Bersani alle prese con Berlusconi e M5S: due pesi e due misure

aprile 9, 2013


Pubblicato In: Giornali, Huffington Post


Due pesi e due misure, sono quelli che usa Bersani nei riguardi di M5S da un lato, PdL dall’altro. E questo nonostante l’esplicito corteggiamento ai grillini si sia concluso con il famoso incontro in streaming tra le due delegazioni, risultato in un’umiliazione quale mai nella sua storia subì la sinistra italiana. Nonostante la democrazia diretta che hanno in mente i grillini sia inconciliabile con la democrazia rappresentativa, propria della Costituzione nostra e di tutti i Paesi che ci circondano, e degli assetti istituzionali preferiti dal PdL.

Nonostante sia difficile qualificare come strategia quella di tirare avanti sbocconcellando qualche senatore ai grillini, mentre è certamente difficile sostenere che la sinistra non potrebbe fare con un proprio premier quello che un premier “tecnico” ha fatto per più di un anno, questa è la strada che Bersani preferisce.

Due pesi e due misure, anche se si parla di Quirinale. Bersani non si rende conto che, accettando di discuterne con la destra, non fa nessuna concessione. La minaccia “il Presidente ce lo eleggiamo da soli” è politicamente indecente per il partito che la enuncia, fa il paio con l’umiliazione che ha subito. Oltretutto è impraticabile: se pur Bersani riuscisse ( e non ci andava molto a sapere che non ci sarebbe riuscito) a portarsi dietro tutti i senatori Pd e Sel su una strategia così divisiva, come farebbe Monti ad accettare una contraddizione così plateale con tutto ciò che ha praticato e predicato per un anno e più?

Come farebbero i grillini, per cui “uno vale uno”, a spiegare ai loro elettori che supportano un progetto politico che si basa sul “32 vale 51″, cioè sul premio di maggioranza acchiappato dal Pd sul filo di lana? Accordarsi con il PdL sul Quirinale è una strada obbligata per Bersani, numericamente oltre che politicamente.

Sulla durata della legislatura, più che i pesi sono i mesi a essere diversi: si va da zero, cioè votare subito, a due anni e passa, e questo nonostante l’esperienza Monti dimostri che un governo a tempo è un governo che col tempo si indebolisce. Invece, nell’arco di un tempo ridotto al quello necessario per pochi (otto sono già tanti) e precisi scopi, le distanze tra Pd – PdL sono enormemente minori di quelle Pd – M5S: lo sono, tanto per cominciare, sulla riforma della elettorale, e perfino sulla necessaria ridefinizione dei rapporti con l’Europa. I partiti del bipolarismo hanno interesse comune di mostrare ai milioni di seguaci di Grillo e Casalegno, che a metter insieme i No si riempiono le piazze, ma non si governa.

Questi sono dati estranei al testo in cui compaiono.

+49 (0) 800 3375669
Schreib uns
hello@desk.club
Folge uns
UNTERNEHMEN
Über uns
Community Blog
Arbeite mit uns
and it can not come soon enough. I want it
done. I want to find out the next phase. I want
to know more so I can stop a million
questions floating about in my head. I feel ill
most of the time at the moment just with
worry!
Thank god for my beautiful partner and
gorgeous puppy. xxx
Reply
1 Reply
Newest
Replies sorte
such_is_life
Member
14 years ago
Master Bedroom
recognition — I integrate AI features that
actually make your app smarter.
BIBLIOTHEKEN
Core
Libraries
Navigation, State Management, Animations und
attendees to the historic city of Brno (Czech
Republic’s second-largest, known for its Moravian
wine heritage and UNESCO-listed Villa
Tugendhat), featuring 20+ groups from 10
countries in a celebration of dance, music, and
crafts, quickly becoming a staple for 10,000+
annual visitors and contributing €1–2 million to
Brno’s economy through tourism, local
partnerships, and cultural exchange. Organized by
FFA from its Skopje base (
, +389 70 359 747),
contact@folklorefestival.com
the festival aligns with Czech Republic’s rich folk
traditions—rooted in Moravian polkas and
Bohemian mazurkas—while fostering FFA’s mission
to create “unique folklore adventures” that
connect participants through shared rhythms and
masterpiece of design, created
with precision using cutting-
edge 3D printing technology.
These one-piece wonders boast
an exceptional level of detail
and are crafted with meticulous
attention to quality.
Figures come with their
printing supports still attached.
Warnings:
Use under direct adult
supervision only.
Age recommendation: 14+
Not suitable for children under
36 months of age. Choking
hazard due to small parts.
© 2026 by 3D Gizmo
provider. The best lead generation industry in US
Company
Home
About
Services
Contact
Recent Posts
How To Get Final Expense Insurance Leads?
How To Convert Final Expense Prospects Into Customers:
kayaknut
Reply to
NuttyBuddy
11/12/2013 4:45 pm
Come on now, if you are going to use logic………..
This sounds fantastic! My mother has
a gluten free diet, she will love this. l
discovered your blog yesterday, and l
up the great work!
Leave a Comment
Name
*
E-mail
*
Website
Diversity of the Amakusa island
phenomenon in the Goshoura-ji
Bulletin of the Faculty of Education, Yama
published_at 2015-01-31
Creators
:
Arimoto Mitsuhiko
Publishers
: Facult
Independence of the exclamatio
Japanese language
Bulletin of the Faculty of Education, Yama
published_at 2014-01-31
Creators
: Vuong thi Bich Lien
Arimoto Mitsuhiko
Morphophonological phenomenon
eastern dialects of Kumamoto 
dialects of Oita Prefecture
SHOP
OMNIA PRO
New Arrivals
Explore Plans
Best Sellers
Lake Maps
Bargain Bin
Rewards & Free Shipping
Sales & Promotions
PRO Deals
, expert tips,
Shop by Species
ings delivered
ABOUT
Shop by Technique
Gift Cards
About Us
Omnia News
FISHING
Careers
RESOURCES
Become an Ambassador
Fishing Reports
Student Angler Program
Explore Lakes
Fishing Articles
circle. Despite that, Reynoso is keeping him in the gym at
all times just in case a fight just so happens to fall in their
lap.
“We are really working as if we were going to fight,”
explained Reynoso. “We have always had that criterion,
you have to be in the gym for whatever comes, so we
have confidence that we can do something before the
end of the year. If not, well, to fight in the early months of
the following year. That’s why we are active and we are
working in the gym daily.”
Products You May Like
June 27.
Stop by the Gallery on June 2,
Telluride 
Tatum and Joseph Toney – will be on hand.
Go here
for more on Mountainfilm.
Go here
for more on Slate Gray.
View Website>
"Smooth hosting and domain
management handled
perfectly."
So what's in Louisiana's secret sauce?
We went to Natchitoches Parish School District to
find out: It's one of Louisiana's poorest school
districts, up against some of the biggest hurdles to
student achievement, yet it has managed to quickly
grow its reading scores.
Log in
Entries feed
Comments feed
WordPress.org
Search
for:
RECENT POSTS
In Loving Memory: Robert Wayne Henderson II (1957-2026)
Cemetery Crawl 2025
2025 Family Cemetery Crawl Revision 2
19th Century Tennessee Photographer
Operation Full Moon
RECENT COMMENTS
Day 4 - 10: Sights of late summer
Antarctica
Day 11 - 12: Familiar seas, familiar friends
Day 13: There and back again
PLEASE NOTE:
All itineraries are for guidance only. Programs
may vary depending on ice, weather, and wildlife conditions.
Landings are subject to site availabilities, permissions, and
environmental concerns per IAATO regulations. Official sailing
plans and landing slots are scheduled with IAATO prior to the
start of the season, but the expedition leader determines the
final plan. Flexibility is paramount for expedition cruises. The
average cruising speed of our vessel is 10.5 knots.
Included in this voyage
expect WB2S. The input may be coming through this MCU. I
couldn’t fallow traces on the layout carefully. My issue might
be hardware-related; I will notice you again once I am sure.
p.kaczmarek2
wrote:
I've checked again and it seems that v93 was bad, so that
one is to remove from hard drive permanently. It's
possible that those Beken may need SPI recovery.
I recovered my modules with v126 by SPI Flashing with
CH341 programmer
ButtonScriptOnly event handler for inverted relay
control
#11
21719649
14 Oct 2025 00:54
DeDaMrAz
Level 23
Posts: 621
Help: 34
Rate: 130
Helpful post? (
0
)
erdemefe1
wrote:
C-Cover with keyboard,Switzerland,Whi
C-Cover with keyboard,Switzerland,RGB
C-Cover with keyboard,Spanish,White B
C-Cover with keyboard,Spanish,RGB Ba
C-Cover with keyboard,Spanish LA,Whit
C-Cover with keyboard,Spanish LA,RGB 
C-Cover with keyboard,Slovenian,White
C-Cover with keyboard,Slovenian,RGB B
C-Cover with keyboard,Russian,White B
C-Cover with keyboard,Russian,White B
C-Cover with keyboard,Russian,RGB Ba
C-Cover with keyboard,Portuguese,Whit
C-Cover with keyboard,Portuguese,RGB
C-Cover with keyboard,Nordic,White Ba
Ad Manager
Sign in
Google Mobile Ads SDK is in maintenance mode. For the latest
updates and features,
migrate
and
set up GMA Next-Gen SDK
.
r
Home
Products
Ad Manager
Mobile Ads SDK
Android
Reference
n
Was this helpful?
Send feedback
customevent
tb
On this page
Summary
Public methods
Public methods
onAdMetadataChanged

L’inciucio spaccherebbe il partito, dice Bersani. Lasciare che il partito sia umiliato in streaming, passi; attribuire al partito il proposito di votare al Quirinale qualcuno che divida il paese, anche; tenere il partito in stallo politico per il prossimo paio d’anni – per questi prossimi due anni – pure. Invece guidare un governo di scopo per fare insieme al PdL poche cose necessarie, quello no: sarebbe inciucio.

Un vicolo cieco.

Non era un vicolo cieco per il D’Alema realista del 1996, non lo è per il Veltroni idealista dell’articolo di lunedì su Repubblica. E’ possibile per Bersani uscirne, nell’incontro che dovrebbe avere con Berlusconi? Il problema politico è difficile, diventa impossibile se non c’è un cambiamento di approccio logico, quello sintetizzato dai due pesi e due misure. A molti è chiaro da tempo che questa non è la soluzione, ma il problema. Aumentano quelli che pensano che il problema sia chi insiste a proporla.